- [PROBLEM DESCRIPTION] Once the pictures are set aside, transcribe each line of the data exactly.

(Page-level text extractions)
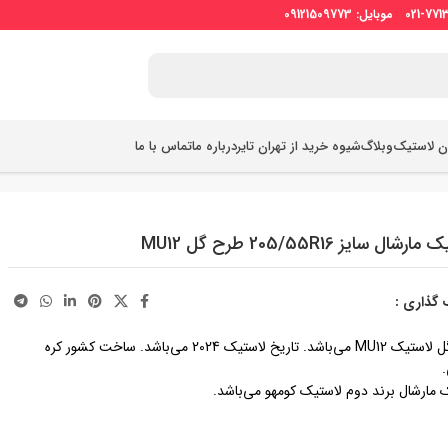
ان لاستیک
وبلاگ
شیوه خرید از تهران تایر
درباره ما
تماس با ما
شال سایز 205/55R16 طرح گل MU12
 گذاری :
طرح گل لاستیک MU12 می‌باشد. تاریخ لاستیک 2024 می‌باشد. ساخت کشور کره
 مارشال برند دوم لاستیک کومهو می‌باشد.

- [SOLUTION TO THIS PROBLEM]
ان لاستیک
وبلاگ
شیوه خرید از تهران تایر
درباره ما
تماس با ما
شال سایز 205/55R16 طرح گل MU12
 گذاری :
طرح گل لاستیک MU12 می‌باشد. تاریخ لاستیک 2024 می‌باشد. ساخت کشور کره
 مارشال برند دوم لاستیک کومهو می‌باشد.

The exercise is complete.